**Page text**
========

Secondly, he argued the oceans absorbed only half of anthropogenic emissions, “In 1957 .. Roger revelle and hans suess, working at the scripps institute of oceanography in san diego .. found that the oceans absorb only 50% of the excess Carbon dioxide produced by man.”[5]; “Revelle showed that ocean absorption of human-generated carbon dioxide appears limited to about the level of the world economy exceeded early in the postwar era.”[6]

Finally, he proposed the idea of a missing Carbon sink because it was not possible to determine which Photosynthesizers were absorbing a significant proportion of anthropogenic emissions, “When in 1958 revelle produced the first precise atmospheric CO₂ data, he was immediately struck by something: Half of artificial production was missing. Seven or eight billion tons of carbon dioxide are put into the air each year by human action, but when researchers test the atmosphere, only about 3 billion tons read as present. Where does the missing Carbon go? This missing-carbon problem has haunted greenhouse science ever since.”[7]

Subsequent research further diminished the role of the oceans in absorbing atmospheric Carbon, "Although an estimated 41% of Photosynthetic activity takes place in the oceans, it is the 59% occurring on land that underpins the world economy."[8] In the early 1990s some researchers suggested the oceans have only a minor role in extracting Carbon from the atmosphere, "The oceans are soaking up considerably less CO₂ than researchers previously thought. We are saying it is probably less than 1 Gt each year."[9]

In the mid-1990s tyler volk suggested that terrestrial Photosynthesis is greater than marine Photosynthesis, “Global photosynthesis currently uses 60 billion tons of carbon on land and 40 billion tons in the ocean each year, for a total of 100 billion tons of carbon.”[10] He cited the work of the mauna loa scientists measuring the concentration of atmospheric Carbon since the late 1950s. They have produced a famous graph showing rising concentrations of atmospheric Carbon. However, within this overall trend it can be seen that each year there is a regular increase, and then a decrease, in the concentrations of atmospheric Carbon. In the first half of the year there is a huge increase in the release of Carbon as a result of industrial emissions and Phytomass respiration. In the second half of the year there is a slightly smaller decrease in the concentration of atmsopehric Carbon as a result of Photosynthesis. The increase in the concentration of atmospheric Carbon has always been greater than the decrease resulting in a rising trend over the last forty years. Bunyard agrees with volk that, “Photosynthesis on land captures sixty billion tonnes of the total carbon and the oceans the remaining forty billion tonnes.”[11]

Volk points out that this annual cycle of Photosynthesis and respiration becomes increasing pronounced in northern latitudes, “The further poleward one treks, the more the gases (from Photosynthesis and respiration) pulse with the thermal seasons.”[12]; “The higher the latitude in the northern hemisphere, the more extreme the seasonality of photosynthesis and respiration, the more vigorous the amplitude of the CO₂ cycle.”[13] He believes this shows that the oceans are not absorbing large amounts of atmospheric Carbon.

========

**Supplied data**
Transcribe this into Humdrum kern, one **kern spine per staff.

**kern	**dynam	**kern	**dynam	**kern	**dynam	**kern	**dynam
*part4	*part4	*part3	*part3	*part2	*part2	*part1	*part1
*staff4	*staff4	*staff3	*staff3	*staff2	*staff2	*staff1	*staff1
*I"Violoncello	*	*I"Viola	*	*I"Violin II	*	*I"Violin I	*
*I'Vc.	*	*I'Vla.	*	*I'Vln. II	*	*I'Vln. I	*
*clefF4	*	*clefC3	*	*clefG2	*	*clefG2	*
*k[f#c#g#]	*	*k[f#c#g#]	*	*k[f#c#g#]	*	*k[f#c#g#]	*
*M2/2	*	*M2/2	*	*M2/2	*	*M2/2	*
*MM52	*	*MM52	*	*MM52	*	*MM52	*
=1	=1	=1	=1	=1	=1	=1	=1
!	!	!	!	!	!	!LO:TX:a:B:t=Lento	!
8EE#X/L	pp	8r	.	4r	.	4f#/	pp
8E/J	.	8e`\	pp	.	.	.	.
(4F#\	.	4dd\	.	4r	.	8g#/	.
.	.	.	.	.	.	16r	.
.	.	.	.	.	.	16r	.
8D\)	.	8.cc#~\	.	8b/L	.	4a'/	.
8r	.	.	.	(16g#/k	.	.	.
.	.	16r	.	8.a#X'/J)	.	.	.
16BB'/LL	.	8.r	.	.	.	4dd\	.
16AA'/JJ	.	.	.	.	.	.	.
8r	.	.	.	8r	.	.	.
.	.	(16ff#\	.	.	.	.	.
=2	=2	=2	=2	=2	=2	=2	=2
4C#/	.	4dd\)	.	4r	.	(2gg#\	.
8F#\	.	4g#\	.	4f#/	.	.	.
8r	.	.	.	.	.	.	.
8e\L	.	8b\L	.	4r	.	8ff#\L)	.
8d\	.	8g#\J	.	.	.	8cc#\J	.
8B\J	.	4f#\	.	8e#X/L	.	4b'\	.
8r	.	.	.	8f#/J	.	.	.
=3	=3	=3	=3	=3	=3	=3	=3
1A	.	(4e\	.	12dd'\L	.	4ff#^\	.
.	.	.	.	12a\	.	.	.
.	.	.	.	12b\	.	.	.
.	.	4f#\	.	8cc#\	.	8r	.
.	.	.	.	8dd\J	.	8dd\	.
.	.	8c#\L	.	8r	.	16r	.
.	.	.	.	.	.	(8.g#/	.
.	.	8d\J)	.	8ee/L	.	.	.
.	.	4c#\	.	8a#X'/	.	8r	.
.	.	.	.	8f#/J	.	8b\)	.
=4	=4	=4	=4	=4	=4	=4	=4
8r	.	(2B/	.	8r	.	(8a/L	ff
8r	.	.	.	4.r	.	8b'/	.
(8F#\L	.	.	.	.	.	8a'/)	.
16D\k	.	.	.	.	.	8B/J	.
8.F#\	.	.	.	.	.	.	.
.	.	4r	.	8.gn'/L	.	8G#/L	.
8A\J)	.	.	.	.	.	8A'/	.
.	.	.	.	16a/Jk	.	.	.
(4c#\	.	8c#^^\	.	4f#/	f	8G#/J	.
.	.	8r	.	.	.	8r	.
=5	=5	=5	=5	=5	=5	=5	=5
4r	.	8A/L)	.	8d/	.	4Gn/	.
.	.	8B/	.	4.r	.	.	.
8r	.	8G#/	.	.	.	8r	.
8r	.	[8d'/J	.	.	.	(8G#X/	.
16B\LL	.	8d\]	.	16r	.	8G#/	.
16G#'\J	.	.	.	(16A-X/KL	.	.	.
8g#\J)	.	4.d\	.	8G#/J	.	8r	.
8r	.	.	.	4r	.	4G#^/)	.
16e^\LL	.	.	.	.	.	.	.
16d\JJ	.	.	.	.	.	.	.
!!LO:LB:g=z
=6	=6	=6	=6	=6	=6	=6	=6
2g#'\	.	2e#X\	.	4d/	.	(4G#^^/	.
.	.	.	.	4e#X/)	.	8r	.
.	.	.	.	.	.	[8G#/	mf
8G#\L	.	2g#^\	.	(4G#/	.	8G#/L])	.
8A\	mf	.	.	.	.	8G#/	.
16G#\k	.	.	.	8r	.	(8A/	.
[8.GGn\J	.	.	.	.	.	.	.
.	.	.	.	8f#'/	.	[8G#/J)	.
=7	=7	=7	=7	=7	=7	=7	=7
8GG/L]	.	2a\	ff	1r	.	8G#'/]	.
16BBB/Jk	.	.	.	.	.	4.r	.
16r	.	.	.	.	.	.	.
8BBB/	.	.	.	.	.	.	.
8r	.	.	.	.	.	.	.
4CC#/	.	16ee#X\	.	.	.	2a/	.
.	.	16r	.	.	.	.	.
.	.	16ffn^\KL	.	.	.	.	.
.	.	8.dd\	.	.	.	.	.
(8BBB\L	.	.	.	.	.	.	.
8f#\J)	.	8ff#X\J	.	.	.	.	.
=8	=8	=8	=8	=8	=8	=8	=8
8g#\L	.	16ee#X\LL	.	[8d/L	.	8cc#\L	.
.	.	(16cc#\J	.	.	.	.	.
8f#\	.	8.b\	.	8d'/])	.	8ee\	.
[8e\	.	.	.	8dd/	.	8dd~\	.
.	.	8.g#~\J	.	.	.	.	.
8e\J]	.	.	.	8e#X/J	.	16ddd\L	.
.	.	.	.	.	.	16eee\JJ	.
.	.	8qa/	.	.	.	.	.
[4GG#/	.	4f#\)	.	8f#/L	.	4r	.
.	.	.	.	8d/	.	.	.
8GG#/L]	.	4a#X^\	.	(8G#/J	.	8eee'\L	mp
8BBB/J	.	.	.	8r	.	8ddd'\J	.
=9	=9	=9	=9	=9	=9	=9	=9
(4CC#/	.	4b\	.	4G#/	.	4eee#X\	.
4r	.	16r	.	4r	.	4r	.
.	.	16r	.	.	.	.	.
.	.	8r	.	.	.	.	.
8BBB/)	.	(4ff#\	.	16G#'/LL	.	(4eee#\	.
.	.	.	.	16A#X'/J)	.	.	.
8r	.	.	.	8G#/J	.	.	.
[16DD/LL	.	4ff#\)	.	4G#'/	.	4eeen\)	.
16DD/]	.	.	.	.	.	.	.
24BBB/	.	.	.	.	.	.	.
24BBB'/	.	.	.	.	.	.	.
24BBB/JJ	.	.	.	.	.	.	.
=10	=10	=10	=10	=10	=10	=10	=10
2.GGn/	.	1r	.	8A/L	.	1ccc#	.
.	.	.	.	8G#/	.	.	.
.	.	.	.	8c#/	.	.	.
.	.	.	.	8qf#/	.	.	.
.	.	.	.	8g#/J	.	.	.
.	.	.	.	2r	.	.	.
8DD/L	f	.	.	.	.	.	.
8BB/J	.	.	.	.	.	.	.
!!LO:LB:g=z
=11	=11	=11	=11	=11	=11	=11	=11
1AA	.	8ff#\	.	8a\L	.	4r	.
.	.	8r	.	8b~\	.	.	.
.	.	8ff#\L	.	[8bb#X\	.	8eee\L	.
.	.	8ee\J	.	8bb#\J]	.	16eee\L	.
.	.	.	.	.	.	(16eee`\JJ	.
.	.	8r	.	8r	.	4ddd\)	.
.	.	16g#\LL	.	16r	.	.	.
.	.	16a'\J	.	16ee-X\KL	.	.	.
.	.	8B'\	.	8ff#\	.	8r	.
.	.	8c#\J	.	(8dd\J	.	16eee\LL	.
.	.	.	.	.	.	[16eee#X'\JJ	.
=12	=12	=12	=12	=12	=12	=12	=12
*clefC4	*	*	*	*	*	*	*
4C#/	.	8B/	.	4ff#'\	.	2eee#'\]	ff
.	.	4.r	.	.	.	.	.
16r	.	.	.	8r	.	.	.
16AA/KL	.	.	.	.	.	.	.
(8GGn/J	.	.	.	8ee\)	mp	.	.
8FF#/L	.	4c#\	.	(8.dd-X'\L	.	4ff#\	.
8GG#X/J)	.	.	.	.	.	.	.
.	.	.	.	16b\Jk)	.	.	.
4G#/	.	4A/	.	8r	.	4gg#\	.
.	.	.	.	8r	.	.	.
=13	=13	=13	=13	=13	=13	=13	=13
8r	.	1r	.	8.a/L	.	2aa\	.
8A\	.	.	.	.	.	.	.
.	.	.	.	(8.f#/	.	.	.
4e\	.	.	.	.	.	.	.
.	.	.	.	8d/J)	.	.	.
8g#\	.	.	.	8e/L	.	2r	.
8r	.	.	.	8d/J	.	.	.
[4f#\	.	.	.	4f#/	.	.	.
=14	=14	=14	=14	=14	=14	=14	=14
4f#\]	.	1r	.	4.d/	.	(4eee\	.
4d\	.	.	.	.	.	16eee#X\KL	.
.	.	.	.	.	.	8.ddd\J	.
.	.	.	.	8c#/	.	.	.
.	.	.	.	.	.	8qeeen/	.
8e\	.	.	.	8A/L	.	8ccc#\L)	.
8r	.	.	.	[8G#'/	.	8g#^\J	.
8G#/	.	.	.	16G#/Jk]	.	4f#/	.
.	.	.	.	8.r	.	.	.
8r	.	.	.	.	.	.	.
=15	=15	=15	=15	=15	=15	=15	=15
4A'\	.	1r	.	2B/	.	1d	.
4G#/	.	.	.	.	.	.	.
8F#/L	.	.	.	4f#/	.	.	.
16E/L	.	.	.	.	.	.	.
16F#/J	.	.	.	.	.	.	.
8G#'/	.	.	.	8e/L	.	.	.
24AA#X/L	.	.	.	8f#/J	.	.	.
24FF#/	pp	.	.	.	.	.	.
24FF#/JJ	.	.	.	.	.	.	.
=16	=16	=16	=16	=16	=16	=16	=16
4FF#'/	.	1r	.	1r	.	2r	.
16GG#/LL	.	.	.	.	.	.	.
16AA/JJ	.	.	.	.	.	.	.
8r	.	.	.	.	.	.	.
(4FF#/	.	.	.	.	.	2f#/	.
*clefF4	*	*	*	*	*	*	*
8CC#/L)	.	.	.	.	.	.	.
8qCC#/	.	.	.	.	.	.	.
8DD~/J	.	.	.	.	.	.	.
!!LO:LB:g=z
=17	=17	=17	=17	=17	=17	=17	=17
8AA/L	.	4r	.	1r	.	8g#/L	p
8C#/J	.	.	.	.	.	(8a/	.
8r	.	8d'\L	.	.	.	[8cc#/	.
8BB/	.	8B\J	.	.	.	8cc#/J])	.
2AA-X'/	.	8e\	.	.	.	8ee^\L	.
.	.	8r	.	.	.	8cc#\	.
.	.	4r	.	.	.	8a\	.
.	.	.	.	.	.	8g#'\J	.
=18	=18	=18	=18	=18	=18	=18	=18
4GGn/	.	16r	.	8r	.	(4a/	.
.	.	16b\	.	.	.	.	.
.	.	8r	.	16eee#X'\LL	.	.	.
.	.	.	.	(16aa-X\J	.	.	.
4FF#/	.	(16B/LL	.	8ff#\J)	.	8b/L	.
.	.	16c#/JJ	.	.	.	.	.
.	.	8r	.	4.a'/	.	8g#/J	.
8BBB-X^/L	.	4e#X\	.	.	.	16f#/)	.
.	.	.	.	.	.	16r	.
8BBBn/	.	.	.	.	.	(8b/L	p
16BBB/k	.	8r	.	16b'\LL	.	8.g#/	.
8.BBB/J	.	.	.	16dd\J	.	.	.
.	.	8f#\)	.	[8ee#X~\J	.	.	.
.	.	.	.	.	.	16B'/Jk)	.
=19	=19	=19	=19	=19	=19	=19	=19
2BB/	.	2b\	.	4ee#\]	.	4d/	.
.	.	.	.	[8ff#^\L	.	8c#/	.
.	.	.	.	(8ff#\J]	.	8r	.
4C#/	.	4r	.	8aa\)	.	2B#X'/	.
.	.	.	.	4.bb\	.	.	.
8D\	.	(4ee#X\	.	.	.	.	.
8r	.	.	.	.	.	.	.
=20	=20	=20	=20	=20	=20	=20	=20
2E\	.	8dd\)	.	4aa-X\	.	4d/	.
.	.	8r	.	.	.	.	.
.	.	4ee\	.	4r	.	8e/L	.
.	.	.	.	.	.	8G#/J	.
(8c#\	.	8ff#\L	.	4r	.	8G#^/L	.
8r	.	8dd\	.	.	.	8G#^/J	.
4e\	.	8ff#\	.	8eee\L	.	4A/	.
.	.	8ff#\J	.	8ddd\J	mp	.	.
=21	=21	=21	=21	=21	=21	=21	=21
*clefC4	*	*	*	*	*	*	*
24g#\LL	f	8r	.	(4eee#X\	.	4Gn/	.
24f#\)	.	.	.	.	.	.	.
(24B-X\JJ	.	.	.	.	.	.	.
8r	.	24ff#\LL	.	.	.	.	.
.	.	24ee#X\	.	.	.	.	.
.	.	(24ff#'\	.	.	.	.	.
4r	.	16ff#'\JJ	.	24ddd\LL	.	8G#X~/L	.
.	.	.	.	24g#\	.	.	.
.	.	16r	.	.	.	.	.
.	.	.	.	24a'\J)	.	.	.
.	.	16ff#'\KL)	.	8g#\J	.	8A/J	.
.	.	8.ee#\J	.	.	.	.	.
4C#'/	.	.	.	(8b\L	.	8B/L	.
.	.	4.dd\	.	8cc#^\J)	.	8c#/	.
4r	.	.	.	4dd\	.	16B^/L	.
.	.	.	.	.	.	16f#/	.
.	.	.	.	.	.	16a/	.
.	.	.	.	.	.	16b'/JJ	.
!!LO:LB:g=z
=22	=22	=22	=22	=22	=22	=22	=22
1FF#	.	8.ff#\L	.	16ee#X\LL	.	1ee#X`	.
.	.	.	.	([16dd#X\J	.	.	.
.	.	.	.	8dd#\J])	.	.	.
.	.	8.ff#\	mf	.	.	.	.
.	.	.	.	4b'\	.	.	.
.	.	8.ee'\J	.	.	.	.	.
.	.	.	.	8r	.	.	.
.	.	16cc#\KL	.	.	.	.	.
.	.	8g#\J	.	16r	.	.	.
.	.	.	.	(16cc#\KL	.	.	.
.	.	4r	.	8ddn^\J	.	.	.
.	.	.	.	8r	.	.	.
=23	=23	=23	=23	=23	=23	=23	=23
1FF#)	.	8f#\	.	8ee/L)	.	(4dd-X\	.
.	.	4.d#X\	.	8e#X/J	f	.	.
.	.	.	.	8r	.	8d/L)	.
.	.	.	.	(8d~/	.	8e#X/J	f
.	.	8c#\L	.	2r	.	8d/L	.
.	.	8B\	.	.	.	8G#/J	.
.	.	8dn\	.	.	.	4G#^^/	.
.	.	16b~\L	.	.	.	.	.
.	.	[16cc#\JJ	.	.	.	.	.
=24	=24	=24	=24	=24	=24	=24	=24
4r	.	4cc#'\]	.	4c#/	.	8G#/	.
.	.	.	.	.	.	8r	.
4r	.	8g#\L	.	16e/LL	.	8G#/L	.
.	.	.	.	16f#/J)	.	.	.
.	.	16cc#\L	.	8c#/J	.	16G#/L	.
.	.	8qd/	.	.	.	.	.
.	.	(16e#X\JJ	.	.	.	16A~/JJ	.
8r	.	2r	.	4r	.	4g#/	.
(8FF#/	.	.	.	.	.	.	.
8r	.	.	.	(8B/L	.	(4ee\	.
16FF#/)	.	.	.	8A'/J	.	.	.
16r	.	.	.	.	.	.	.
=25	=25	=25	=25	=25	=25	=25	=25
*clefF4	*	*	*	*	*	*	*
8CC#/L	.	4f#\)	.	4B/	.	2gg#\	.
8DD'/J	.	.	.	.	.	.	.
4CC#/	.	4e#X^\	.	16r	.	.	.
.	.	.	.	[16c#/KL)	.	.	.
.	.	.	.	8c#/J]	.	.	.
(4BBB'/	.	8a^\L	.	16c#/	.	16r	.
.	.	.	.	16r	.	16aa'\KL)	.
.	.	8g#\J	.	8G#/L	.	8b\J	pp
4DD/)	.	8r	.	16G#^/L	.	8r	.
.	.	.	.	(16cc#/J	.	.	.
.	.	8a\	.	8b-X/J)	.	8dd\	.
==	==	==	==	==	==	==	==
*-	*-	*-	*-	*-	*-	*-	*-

========

**What this exercise asks**
- 1) In the carbon sink text, rewrite the part starting with "Volk points out" and going on through "amounts of atmospheric Carbon.", swapping "poleward" for "northward".
- 2) List every person named in the carbon sink text.
- 3) According to the carbon sink text, why has the concentration of atmospheric Carbon followed a rising trend over the last forty years?

**Results for each task**
- 1)
Volk points out that this annual cycle of Photosynthesis and respiration becomes increasing pronounced in northern latitudes, “The further northward one treks, the more the gases (from Photosynthesis and respiration) pulse with the thermal seasons.”[12]; “The higher the latitude in the northern hemisphere, the more extreme the seasonality of photosynthesis and respiration, the more vigorous the amplitude of the CO₂ cycle.”[13] He believes this shows that the oceans are not absorbing large amounts of atmospheric Carbon.

- 2) Roger revelle, hans suess, tyler volk, Bunyard

- 3) Each year, industrial emissions and Phytomass respiration release Carbon in the first half of the year, and Photosynthesis lowers the concentration in the second half. The increase has always been greater than the decrease, so the overall trend rises.